The Pfizer/BioNTech vaccine uses lipid nanoparticles developed by the Canadian company Acuitas, who have (under one name or another!) been working in this area for over a decade now, trying out countless variations on various lipid combinations. Back then, it was mostly for siRNA delivery, but the lessons learned from that work have been invaluable for mRNA vaccine delivery. Meanwhile, Moderna has been involved in a vigorous and long-running patent dispute with a smaller company called Arbutus, who have also been investigating lipid nanoparticle formulations and whose technology Moderna once licensed. Arbutus has been claiming that Moderna’s research programs (and indeed their now-launched vaccine) avail themselves of Arbutus’ intellectual property, while Moderna (naturally) disputes this with equal vigor. I Am Not a Patent Attorney, and a damn good thing, too, so I have no useful opinion about who’s in the right. If Arbutus has a case, I would expect them to eventually get a judgement giving them some royalties off the Moderna vaccine, but my only solid prediction is that a number of lawyers will have steady employment thanks to this issue for some time to come.

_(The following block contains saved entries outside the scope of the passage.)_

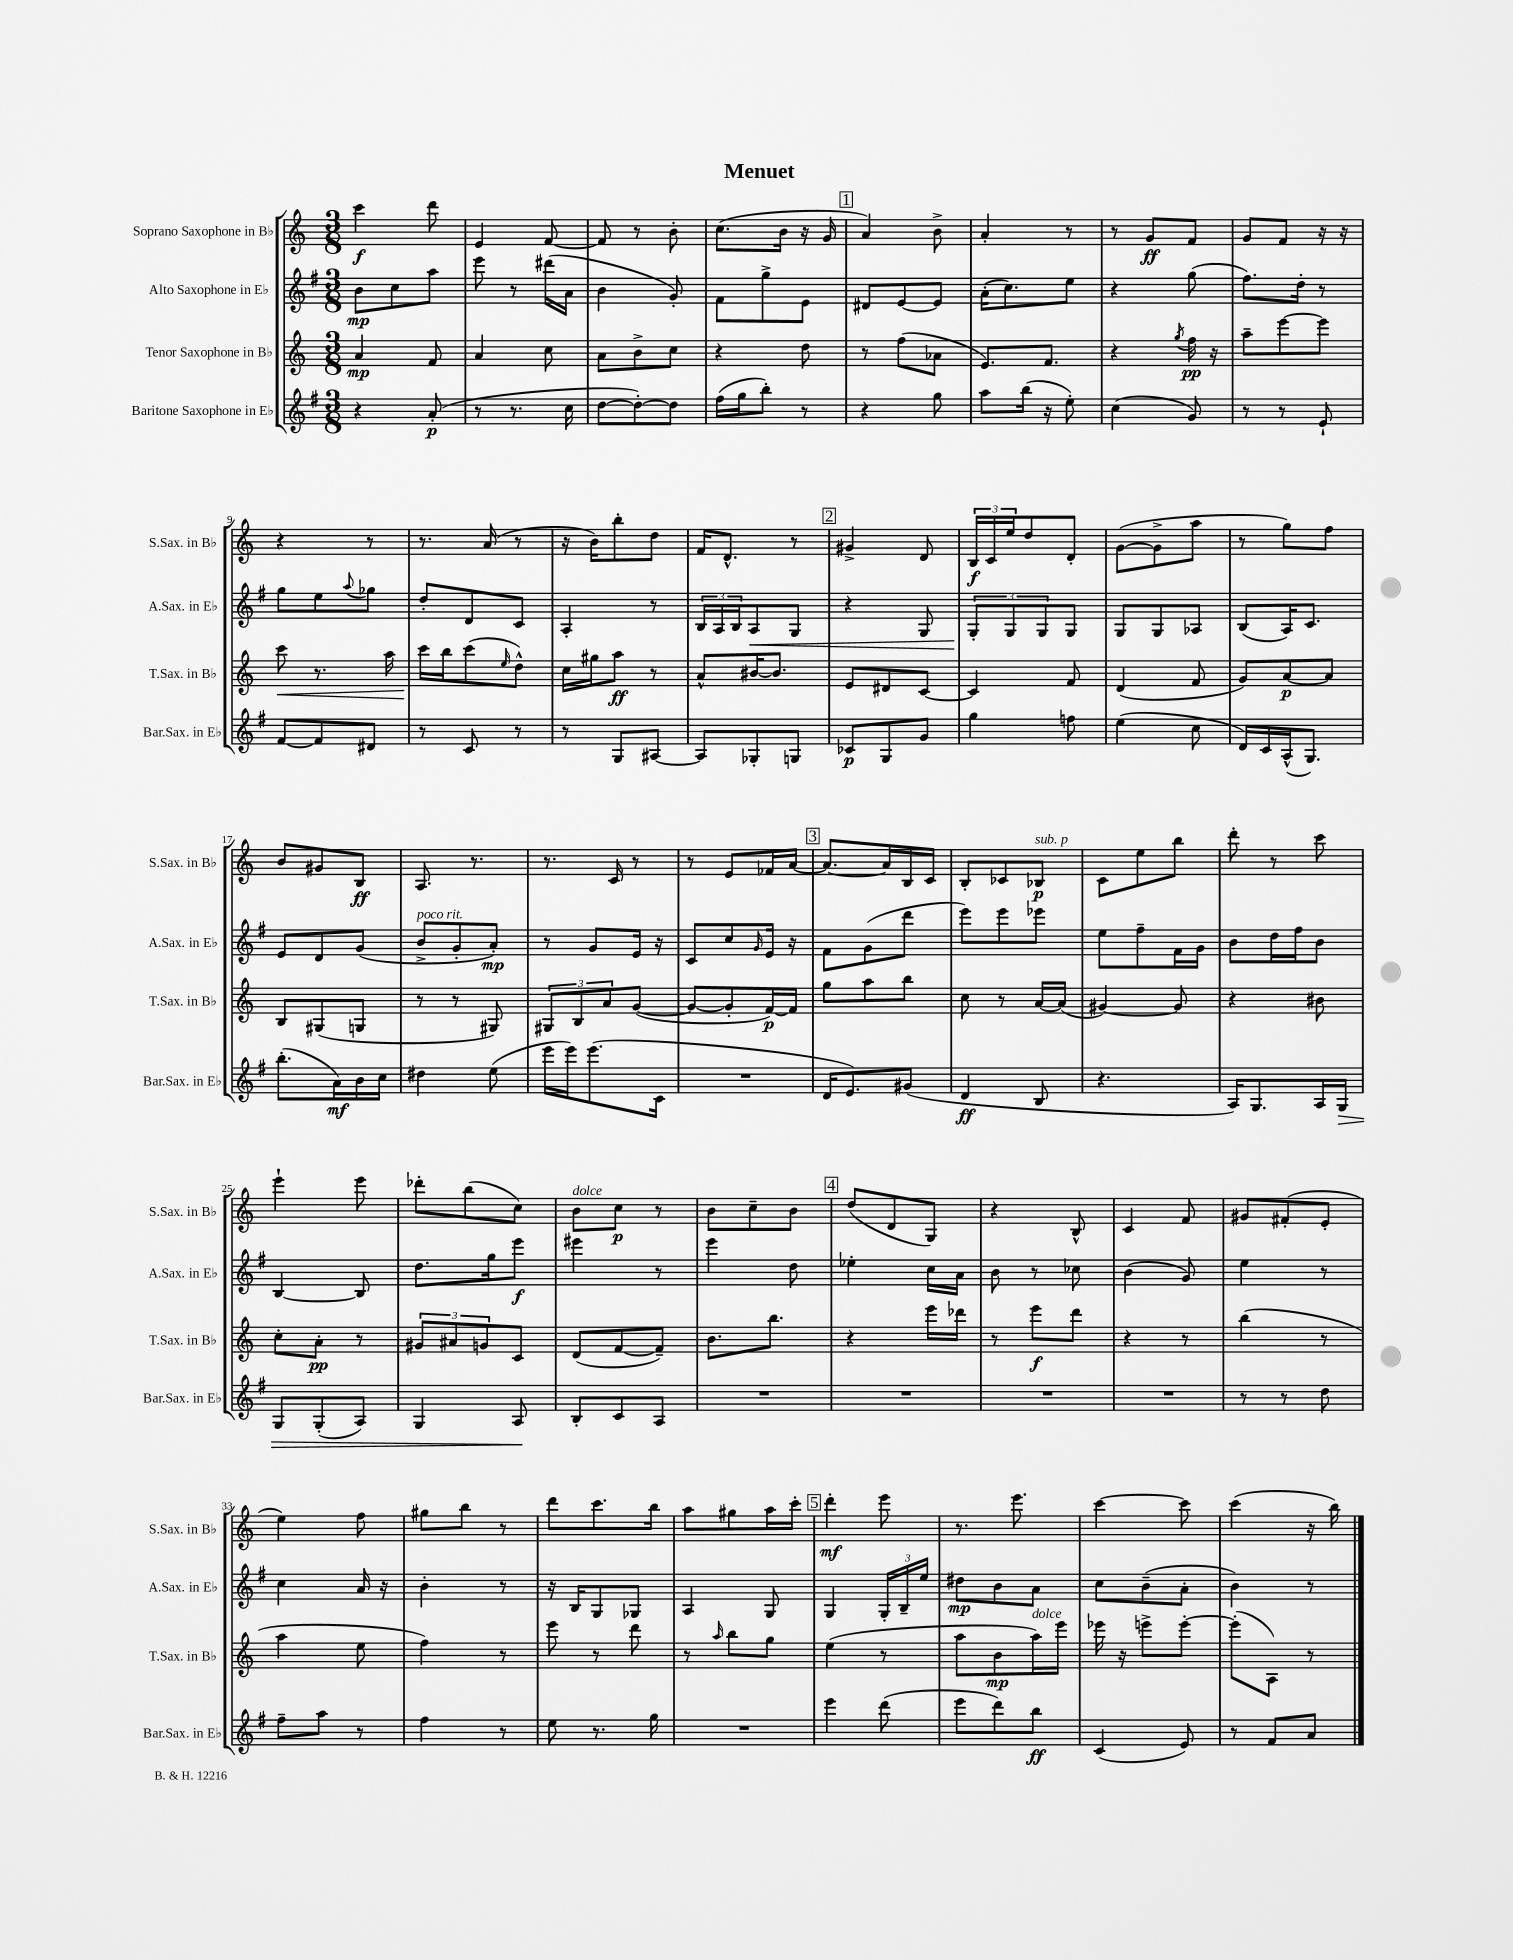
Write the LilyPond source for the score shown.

\header { title = "Menuet" }
<<
\new StaffGroup <<
\new Staff = "s0" \with { instrumentName = "Soprano Saxophone in Bb" shortInstrumentName = "S.Sax. in Bb" } {
    \clef treble \key c \major \numericTimeSignature \time 3/8
    c'''4\f d'''8 |
    e'4 f'8~ |
    f'8 r8 b'8-. |
    c''8.( b'16 r16 g'16 |
    \mark \markup { \box "1" } a'4) b'8-> |
    a'4-. r8 |
    r8 g'8\ff f'8 |
    g'8 f'8 r16 r16 |
    r4 r8 |
    r8. a'16( r8 |
    r16 b'16) b''8-. d''8 |
    f'16 d'8.-^ r8 |
    \mark \markup { \box "2" } gis'4-> d'8 |
    \tuplet 3/2 { b16\f c'16 e''16 } d''8 d'8-. |
    g'8~( g'8-> a''8 |
    r8 g''8) f''8 |
    b'8 gis'8 b8\ff |
    a8. r8. |
    r8. c'16 r8 |
    r8 e'8 fes'16 a'16~ |
    \mark \markup { \box "3" } a'8.~ a'16 b16 c'16 |
    b8-. ces'8 bes8\p^\markup { \italic "sub. p" } |
    c'8 e''8 b''8 |
    d'''8-. r8 c'''8 |
    e'''4-! e'''8 |
    des'''8-. b''8( c''8) |
    b'8^\markup { \italic "dolce" } c''8\p r8 |
    b'8 c''8-- b'8 |
    \mark \markup { \box "4" } d''8( d'8 g8) |
    r4 b8-^ |
    c'4 f'8 |
    gis'8 fis'8-.( e'8-. |
    e''4) f''8 |
    gis''8 b''8 r8 |
    d'''8 c'''8. b''16 |
    a''8 gis''8 a''16 c'''16-. |
    \mark \markup { \box "5" } d'''4-.\mf e'''8 |
    r8. e'''8. |
    c'''4~ c'''8 |
    c'''4( r16 b''16) \bar "|." |
}
\new Staff = "s1" \with { instrumentName = "Alto Saxophone in Eb" shortInstrumentName = "A.Sax. in Eb" } {
    \clef treble \key g \major \numericTimeSignature \time 3/8
    b'8\mp c''8 a''8 |
    e'''8 r8 dis'''16( a'16 |
    b'4 g'8-.) |
    fis'8 g''8-> e'8 |
    \mark \markup { \box "1" } dis'8 e'8~ e'8 |
    a'16-.( c''8.) e''8 |
    r4 g''8( |
    fis''8.) d''16-. r8 |
    g''8 e''8 \appoggiatura { a''8 } ges''8 |
    d''8-. d'8 c'8 |
    a4-. r8 |
    \tuplet 3/2 { b16 a16 b16 } a8\< g8 |
    \mark \markup { \box "2" } r4 g8 |
    \tuplet 3/2 { g8-.\! g8 g8 } g8 |
    g8 g8 aes8 |
    b8( a16) c'8. |
    e'8 d'8 g'8( |
    b'8->^\markup { \italic "poco rit." } g'8-. a'8-.\mp) |
    r8 g'8 e'16 r16 |
    c'8 c''8 \grace { g'16 } e'16 r16 |
    \mark \markup { \box "3" } fis'8 g'8( d'''8 |
    e'''8) e'''8 ees'''8 |
    e''8 fis''8-- fis'16 g'16 |
    b'8 d''16 fis''16 b'8 |
    b4~ b8 |
    d''8. g''16 e'''8\f |
    eis'''4 r8 |
    e'''4 d''8 |
    \mark \markup { \box "4" } ees''4-. c''16 a'16 |
    b'8 r8 ces''8 |
    b'4( g'8) |
    e''4 r8 |
    c''4 a'16 r16 |
    b'4-. r8 |
    r16 b16 g8 ges8 |
    a4 g8 |
    \mark \markup { \box "5" } g4 \tuplet 3/2 { g16-. b16-- e''16 } |
    dis''8\mp b'8 a'8 |
    c''8 b'8--( a'8-. |
    b'4) r8 \bar "|." |
}
\new Staff = "s2" \with { instrumentName = "Tenor Saxophone in Bb" shortInstrumentName = "T.Sax. in Bb" } {
    \clef treble \key c \major \numericTimeSignature \time 3/8
    a'4\mp f'8 |
    a'4 c''8 |
    a'8 b'8-> c''8 |
    r4 d''8 |
    \mark \markup { \box "1" } r8 f''8( aes'8 |
    e'8.) f'8. |
    r4 \acciaccatura { g''8 } f''16\pp r16 |
    a''8-- e'''8~ e'''8 |
    c'''8\< r8. a''16 |
    c'''16\! b''16 c'''8( \grace { e''16 } d''8-^) |
    c''16 gis''16 a''8\ff r8 |
    a'8-^ bis'16~ bis'8. |
    \mark \markup { \box "2" } e'8 dis'8 c'8~ |
    c'4 f'8 |
    d'4( f'8 |
    g'8) a'8~\p a'8 |
    b8 gis8( g8 |
    r8 r8 gis8) |
    \tuplet 3/2 { gis8 b8 a'8 } g'8~( |
    g'8~ g'8-. f'16~\p) f'16 |
    \mark \markup { \box "3" } g''8 a''8 b''8 |
    c''8 r8 a'16~ a'16( |
    gis'4~) gis'8 |
    r4 bis'8 |
    c''8-. a'8-.\pp r8 |
    \tuplet 3/2 { gis'8 ais'8 g'8 } c'8 |
    d'8( f'8~ f'8--) |
    b'8. b''8. |
    \mark \markup { \box "4" } r4 e'''16 des'''16 |
    r8 e'''8\f d'''8 |
    r4 r8 |
    b''4( r8 |
    a''4 e''8 |
    f''4) r8 |
    e'''8 r8 d'''8 |
    r8 \grace { a''16 } b''8 g''8 |
    \mark \markup { \box "5" } e''4( r8 |
    a''8 b'8\mp a''16^\markup { \italic "dolce" }) e'''16 |
    ees'''16 r16 e'''8-> e'''8~-. |
    e'''8-.( a8) r8 \bar "|." |
}
\new Staff = "s3" \with { instrumentName = "Baritone Saxophone in Eb" shortInstrumentName = "Bar.Sax. in Eb" } {
    \clef treble \key g \major \numericTimeSignature \time 3/8
    r4 a'8-.\p( |
    r8 r8. c''16 |
    d''8~ d''8~-.) d''8 |
    fis''16( g''16 b''8-.) r8 |
    \mark \markup { \box "1" } r4 g''8 |
    a''8 b''16( r16 e''8-.) |
    c''4( g'8) |
    r8 r8 e'8-! |
    fis'8~ fis'8 dis'8 |
    r8 c'8 r8 |
    r8 g8 ais8~ |
    ais8 ges8-. g8 |
    \mark \markup { \box "2" } ces'8\p g8 g'8 |
    g''4 f''8 |
    e''4( c''8 |
    d'16) c'16 a16-^( g8.) |
    b''8.-.( a'16\mf) b'16 c''16 |
    dis''4 e''8( |
    e'''16 e'''16) e'''8.( c'16 |
    R4. |
    \mark \markup { \box "3" } d'16 e'8.) gis'8( |
    d'4\ff b8 |
    r4. |
    a16) g8. a16 g16\> |
    g8 g8-.( a8) |
    g4 a8\! |
    b8-. c'8 a8 |
    R4. |
    \mark \markup { \box "4" } R4. |
    R4. |
    R4. |
    r8 r8 d''8 |
    fis''8-- a''8 r8 |
    fis''4 r8 |
    e''8 r8. g''16 |
    R4. |
    \mark \markup { \box "5" } e'''4 d'''8( |
    e'''8 d'''8) b''8\ff |
    c'4( e'8) |
    r8 fis'8 a'8 \bar "|." |
}
>>
>>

A closer look at the Pfizer/BioNTech vaccine shows that it has four lipid components, two of which appear to be proprietary to Acuitas. One of these is ALC-0315, and the other is ALC-0159. You’ll note that both of those are tertiary amines (protonated to a positive charge under physiological conditions) and not quaternary charged ones, for the reasons mentioned above. The other two lipids are 1,2-distearoyl-sn-glycero-3-phosphocholine (DPSC), which is a well-known phosphotidylcholine lipid (as evidenced by the number of references in that link) and cholesterol, which is rather better-known still. These four components are of course present in a specific ratio, which I would rather not try to exfoliate out of the patent filings. But that should give you some idea of what’s in a formulation like this and what the lipids themselves look like. The physical process by which you reliably prepare such nanoparticles is another thing that needs experimentation, of course, but they’re cranking out the vials as we speak.
So that’s a look under the hood, and as promised, there’s a lot in there. It’s all the more remarkable that these therapeutics came together as quickly as they did, but if it had not been for the years of prep work in all of these areas, we would still be waiting!